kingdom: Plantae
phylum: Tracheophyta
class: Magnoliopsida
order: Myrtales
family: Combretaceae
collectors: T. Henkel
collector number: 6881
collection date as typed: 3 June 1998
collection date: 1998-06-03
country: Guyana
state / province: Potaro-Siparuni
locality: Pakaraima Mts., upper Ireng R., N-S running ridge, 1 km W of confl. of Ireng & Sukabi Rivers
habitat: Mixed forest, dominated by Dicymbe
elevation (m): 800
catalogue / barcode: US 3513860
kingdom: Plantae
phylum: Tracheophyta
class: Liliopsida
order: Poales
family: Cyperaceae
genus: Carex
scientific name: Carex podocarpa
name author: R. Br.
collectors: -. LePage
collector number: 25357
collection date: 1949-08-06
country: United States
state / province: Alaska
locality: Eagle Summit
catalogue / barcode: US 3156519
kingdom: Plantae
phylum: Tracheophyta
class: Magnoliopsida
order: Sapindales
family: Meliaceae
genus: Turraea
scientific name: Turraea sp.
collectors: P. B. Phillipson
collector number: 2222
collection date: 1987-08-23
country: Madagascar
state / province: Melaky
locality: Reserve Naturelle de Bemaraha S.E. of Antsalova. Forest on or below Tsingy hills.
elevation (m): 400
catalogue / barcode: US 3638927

Aim
Repeat every line of the records above without changing anything.

Result for this task
kingdom: Plantae
phylum: Tracheophyta
class: Magnoliopsida
order: Myrtales
family: Combretaceae
collectors: T. Henkel
collector number: 6881
collection date as typed: 3 June 1998
collection date: 1998-06-03
country: Guyana
state / province: Potaro-Siparuni
locality: Pakaraima Mts., upper Ireng R., N-S running ridge, 1 km W of confl. of Ireng & Sukabi Rivers
habitat: Mixed forest, dominated by Dicymbe
elevation (m): 800
catalogue / barcode: US 3513860
kingdom: Plantae
phylum: Tracheophyta
class: Liliopsida
order: Poales
family: Cyperaceae
genus: Carex
scientific name: Carex podocarpa
name author: R. Br.
collectors: -. LePage
collector number: 25357
collection date: 1949-08-06
country: United States
state / province: Alaska
locality: Eagle Summit
catalogue / barcode: US 3156519
kingdom: Plantae
phylum: Tracheophyta
class: Magnoliopsida
order: Sapindales
family: Meliaceae
genus: Turraea
scientific name: Turraea sp.
collectors: P. B. Phillipson
collector number: 2222
collection date: 1987-08-23
country: Madagascar
state / province: Melaky
locality: Reserve Naturelle de Bemaraha S.E. of Antsalova. Forest on or below Tsingy hills.
elevation (m): 400
catalogue / barcode: US 3638927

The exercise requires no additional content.